Rosyjskie „władze” okupacyjne części obwodu zaporoskiego ogłosiły, że w piątek 19 sierpnia drony będą transmitować sytuację online w zaporoskiej elektrowni jądrowej. Poinformowały o tym rosyjskie media propagandowe.
„Administracja obwodu zaporoskiego obiecuje, że jutro drony będą transmitować online sytuację w Zaporoskiej Elektrowni Jądrowej, gdzie – według rosyjskiego Ministerstwa Obrony – ukraińskie wojska przygotowują prowokację” – cytuje agencja.RIA Novosti” w odniesieniu do słów tak zwanego „członka głównej rady administracji wojskowo-cywilnej obwodu zaporoskiego” Władimira Rogowa.
Agencja zaznaczyła również, że strzelanina zostanie przeprowadzona „dla organów ścigania” wojsk państwa terrorystycznego.
Według okupanta „prawdopodobieństwo, że prowokacja przeciwko elektrowni jądrowej zostanie przeprowadzona jutro, jest nie tylko znacznie wyższe niż średnia, ale jest bliskie prawie 100%.
Tymczasem Wywiad Obronny Ukrainy Zgłoszoneże Rosjanie ogłosili nieoczekiwany „dzień wolny” w zaporoskiej elektrowni jądrowej. 19 sierpnia w ZNPP będzie zlokalizowany tylko personel operacyjny. Wszyscy pozostali pracownicy będą zamknięci. Wiadomo również, że przedstawiciele Rosatomu, którzy ostatnio byli stale na stacji, pilnie opuścili terytorium obiektu.

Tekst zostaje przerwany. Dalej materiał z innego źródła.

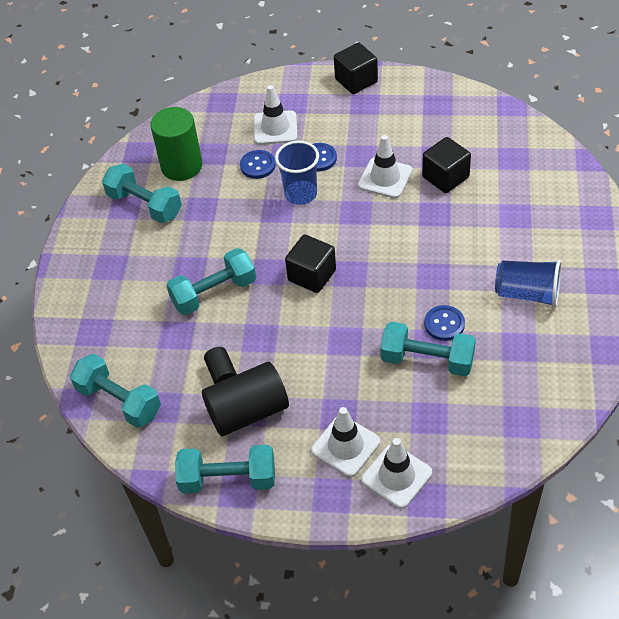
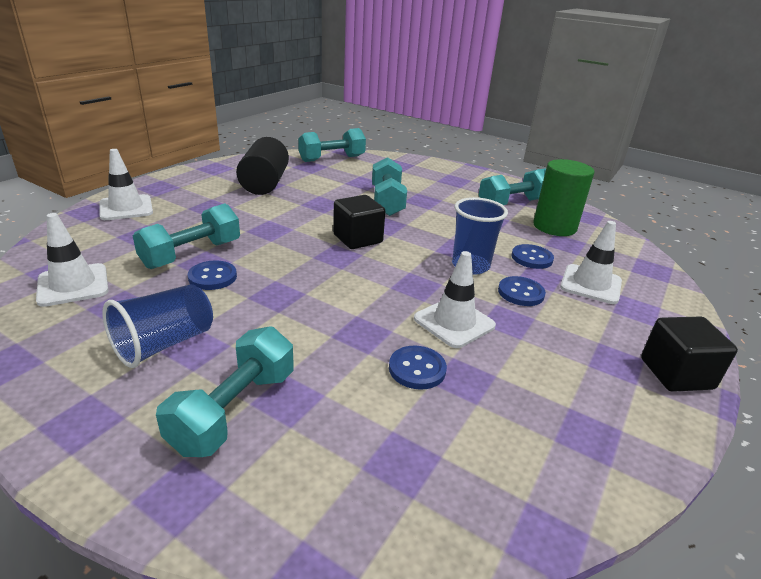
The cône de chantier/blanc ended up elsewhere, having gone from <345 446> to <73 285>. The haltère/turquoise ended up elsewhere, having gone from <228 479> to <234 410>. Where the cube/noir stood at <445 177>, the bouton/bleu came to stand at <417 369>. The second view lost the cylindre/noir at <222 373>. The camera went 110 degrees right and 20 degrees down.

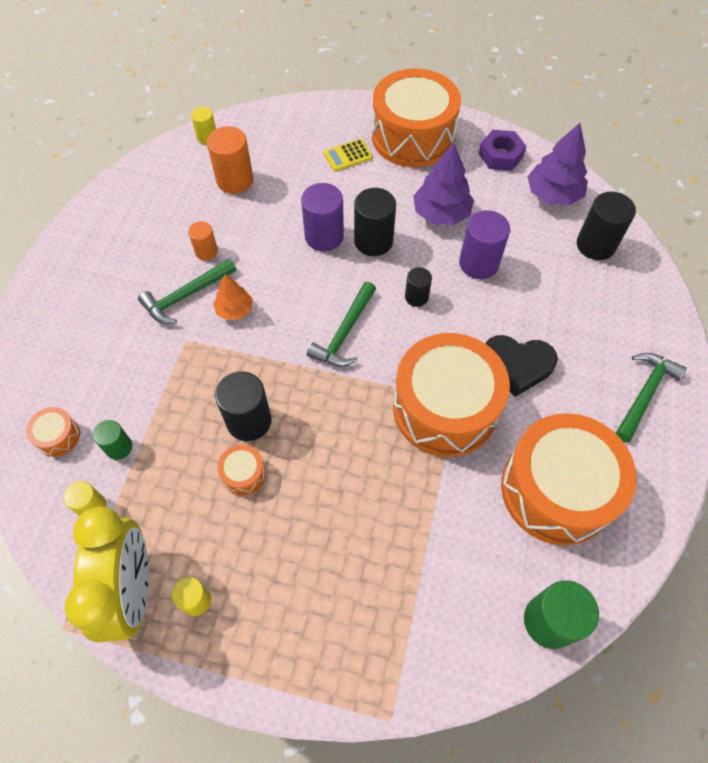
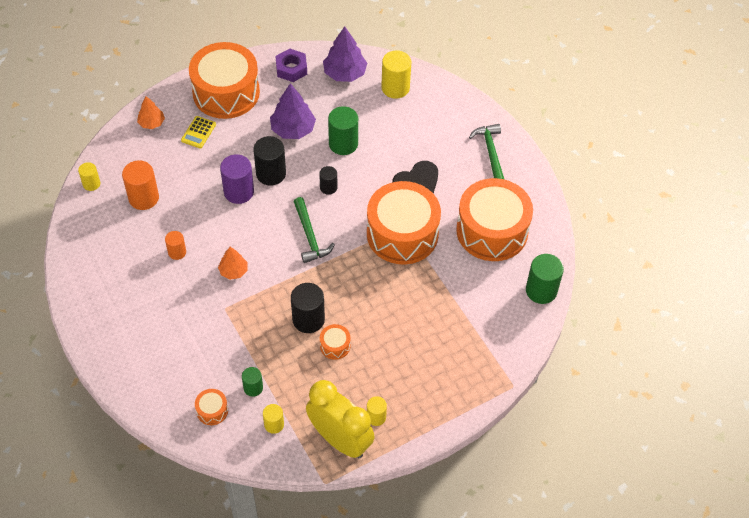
The second view gained the arbre/orange at <151 123>. What was the cylindre/violet at <478 263> turned into the cylindre/vert at <343 144>. What was the cylindre/noir at <595 245> turned into the cylindre/jaune at <395 88>. The second view lost the marteau/vert at <185 296>. The camera went 45 degrees left and 5 degrees down.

Należy zauważyć, że rosyjskie Ministerstwo Obrony wcześniej oświadczyło, że 19 sierpnia w ZNPP może dojść do „prowokacji na dużą skalę” podczas wizyty sekretarza generalnego ONZ António Guterresa w Ukrainie.
Wcześniej media opublikowały informację, że okupanci umieścili instalacje artyleryjskie w zaporoskiej elektrowni jądrowej, które ostrzeliwują stację, symulując przyjazdy z Nikopola.
Dzień wcześniej naukowcy z Ukraińskiego Instytutu Hydrometeorologicznego Państwowej Służby Ratowniczej i Narodowej Akademii Nauk Ukrainy opracowali model rozprzestrzeniania się promieniowania w razie wypadku w zaporoskiej elektrowni jądrowej. Dla modelu wykorzystano warunki pogodowe na 15-18 sierpnia. Promieniowanie dotknęłoby nie tylko Ukrainę, ale także kraje europejskie.
18 sierpnia rosyjskie Ministerstwo Obrony zagroziło wstrzymaniem działania Zaporoskiej Elektrowni Jądrowej, jeśli „Ukraina nie przestanie ostrzeliwać stacji”. Energoatom powiedział, że zamknięcie przybliży scenariusz katastrofy radiacyjnej.